==== GIVEN DATA ====

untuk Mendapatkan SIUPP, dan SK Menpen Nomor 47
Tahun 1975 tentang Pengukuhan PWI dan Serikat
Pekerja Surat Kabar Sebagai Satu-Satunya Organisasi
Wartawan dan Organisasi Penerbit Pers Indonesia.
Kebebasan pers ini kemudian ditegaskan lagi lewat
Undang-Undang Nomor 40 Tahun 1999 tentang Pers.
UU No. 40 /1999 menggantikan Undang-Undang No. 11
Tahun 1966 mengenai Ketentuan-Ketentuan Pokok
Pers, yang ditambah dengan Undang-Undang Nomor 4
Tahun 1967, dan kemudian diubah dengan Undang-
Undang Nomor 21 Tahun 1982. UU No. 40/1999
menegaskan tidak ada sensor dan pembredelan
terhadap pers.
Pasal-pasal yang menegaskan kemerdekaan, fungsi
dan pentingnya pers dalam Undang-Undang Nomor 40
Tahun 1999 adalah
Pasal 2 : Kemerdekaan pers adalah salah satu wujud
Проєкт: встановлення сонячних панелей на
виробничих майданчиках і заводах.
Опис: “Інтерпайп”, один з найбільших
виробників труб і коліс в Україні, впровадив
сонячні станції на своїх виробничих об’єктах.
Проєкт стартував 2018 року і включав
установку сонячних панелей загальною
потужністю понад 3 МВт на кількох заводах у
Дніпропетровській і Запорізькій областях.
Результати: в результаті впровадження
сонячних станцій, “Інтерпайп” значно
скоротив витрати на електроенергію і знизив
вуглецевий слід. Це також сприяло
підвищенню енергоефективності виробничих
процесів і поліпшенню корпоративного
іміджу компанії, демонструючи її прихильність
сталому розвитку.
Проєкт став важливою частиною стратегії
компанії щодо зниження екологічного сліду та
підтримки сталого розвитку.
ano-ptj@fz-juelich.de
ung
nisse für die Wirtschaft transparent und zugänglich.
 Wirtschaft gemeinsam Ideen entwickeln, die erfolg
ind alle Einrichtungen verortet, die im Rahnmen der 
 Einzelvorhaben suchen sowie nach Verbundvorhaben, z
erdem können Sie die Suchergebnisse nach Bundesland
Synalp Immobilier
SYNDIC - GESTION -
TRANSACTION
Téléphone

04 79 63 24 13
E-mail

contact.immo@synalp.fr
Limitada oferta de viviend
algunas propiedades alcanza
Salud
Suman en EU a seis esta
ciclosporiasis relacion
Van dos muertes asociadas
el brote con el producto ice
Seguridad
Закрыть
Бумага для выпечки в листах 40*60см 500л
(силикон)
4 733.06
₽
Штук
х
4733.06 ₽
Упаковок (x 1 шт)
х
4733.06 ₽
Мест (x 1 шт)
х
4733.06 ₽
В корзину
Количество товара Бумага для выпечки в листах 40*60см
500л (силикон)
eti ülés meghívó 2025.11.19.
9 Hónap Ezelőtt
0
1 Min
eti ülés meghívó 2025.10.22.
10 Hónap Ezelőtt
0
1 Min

====

→ WORK REQUEST
Reproduce the text of all the records above line by line, without changing any character.

→ EXERCISE ANSWER
untuk Mendapatkan SIUPP, dan SK Menpen Nomor 47
Tahun 1975 tentang Pengukuhan PWI dan Serikat
Pekerja Surat Kabar Sebagai Satu-Satunya Organisasi
Wartawan dan Organisasi Penerbit Pers Indonesia.
Kebebasan pers ini kemudian ditegaskan lagi lewat
Undang-Undang Nomor 40 Tahun 1999 tentang Pers.
UU No. 40 /1999 menggantikan Undang-Undang No. 11
Tahun 1966 mengenai Ketentuan-Ketentuan Pokok
Pers, yang ditambah dengan Undang-Undang Nomor 4
Tahun 1967, dan kemudian diubah dengan Undang-
Undang Nomor 21 Tahun 1982. UU No. 40/1999
menegaskan tidak ada sensor dan pembredelan
terhadap pers.
Pasal-pasal yang menegaskan kemerdekaan, fungsi
dan pentingnya pers dalam Undang-Undang Nomor 40
Tahun 1999 adalah
Pasal 2 : Kemerdekaan pers adalah salah satu wujud
Проєкт: встановлення сонячних панелей на
виробничих майданчиках і заводах.
Опис: “Інтерпайп”, один з найбільших
виробників труб і коліс в Україні, впровадив
сонячні станції на своїх виробничих об’єктах.
Проєкт стартував 2018 року і включав
установку сонячних панелей загальною
потужністю понад 3 МВт на кількох заводах у
Дніпропетровській і Запорізькій областях.
Результати: в результаті впровадження
сонячних станцій, “Інтерпайп” значно
скоротив витрати на електроенергію і знизив
вуглецевий слід. Це також сприяло
підвищенню енергоефективності виробничих
процесів і поліпшенню корпоративного
іміджу компанії, демонструючи її прихильність
сталому розвитку.
Проєкт став важливою частиною стратегії
компанії щодо зниження екологічного сліду та
підтримки сталого розвитку.
ano-ptj@fz-juelich.de
ung
nisse für die Wirtschaft transparent und zugänglich.
 Wirtschaft gemeinsam Ideen entwickeln, die erfolg
ind alle Einrichtungen verortet, die im Rahnmen der 
 Einzelvorhaben suchen sowie nach Verbundvorhaben, z
erdem können Sie die Suchergebnisse nach Bundesland
Synalp Immobilier
SYNDIC - GESTION -
TRANSACTION
Téléphone

04 79 63 24 13
E-mail

contact.immo@synalp.fr
Limitada oferta de viviend
algunas propiedades alcanza
Salud
Suman en EU a seis esta
ciclosporiasis relacion
Van dos muertes asociadas
el brote con el producto ice
Seguridad
Закрыть
Бумага для выпечки в листах 40*60см 500л
(силикон)
4 733.06
₽
Штук
х
4733.06 ₽
Упаковок (x 1 шт)
х
4733.06 ₽
Мест (x 1 шт)
х
4733.06 ₽
В корзину
Количество товара Бумага для выпечки в листах 40*60см
500л (силикон)
eti ülés meghívó 2025.11.19.
9 Hónap Ezelőtt
0
1 Min
eti ülés meghívó 2025.10.22.
10 Hónap Ezelőtt
0
1 Min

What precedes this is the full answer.